● EXERCISE REQUIREMENTS: Lines from the one containing "sin que sea contrario a lo" through the end of the data are to be returned exactly, and no others.

● INFORMATION:
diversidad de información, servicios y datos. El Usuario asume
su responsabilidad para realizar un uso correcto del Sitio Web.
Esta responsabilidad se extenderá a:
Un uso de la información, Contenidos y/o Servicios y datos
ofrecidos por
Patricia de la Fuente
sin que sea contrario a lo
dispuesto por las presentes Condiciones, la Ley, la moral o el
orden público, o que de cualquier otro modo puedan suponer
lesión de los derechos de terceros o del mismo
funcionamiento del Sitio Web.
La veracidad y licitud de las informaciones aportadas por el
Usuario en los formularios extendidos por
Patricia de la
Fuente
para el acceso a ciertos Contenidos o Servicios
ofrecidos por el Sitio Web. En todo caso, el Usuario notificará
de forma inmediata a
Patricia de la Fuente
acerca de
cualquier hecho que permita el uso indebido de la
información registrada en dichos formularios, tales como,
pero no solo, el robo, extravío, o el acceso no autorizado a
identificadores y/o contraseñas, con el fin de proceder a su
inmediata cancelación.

● RESULT OF THIS TASK:
sin que sea contrario a lo
dispuesto por las presentes Condiciones, la Ley, la moral o el
orden público, o que de cualquier otro modo puedan suponer
lesión de los derechos de terceros o del mismo
funcionamiento del Sitio Web.
La veracidad y licitud de las informaciones aportadas por el
Usuario en los formularios extendidos por
Patricia de la
Fuente
para el acceso a ciertos Contenidos o Servicios
ofrecidos por el Sitio Web. En todo caso, el Usuario notificará
de forma inmediata a
Patricia de la Fuente
acerca de
cualquier hecho que permita el uso indebido de la
información registrada en dichos formularios, tales como,
pero no solo, el robo, extravío, o el acceso no autorizado a
identificadores y/o contraseñas, con el fin de proceder a su
inmediata cancelación.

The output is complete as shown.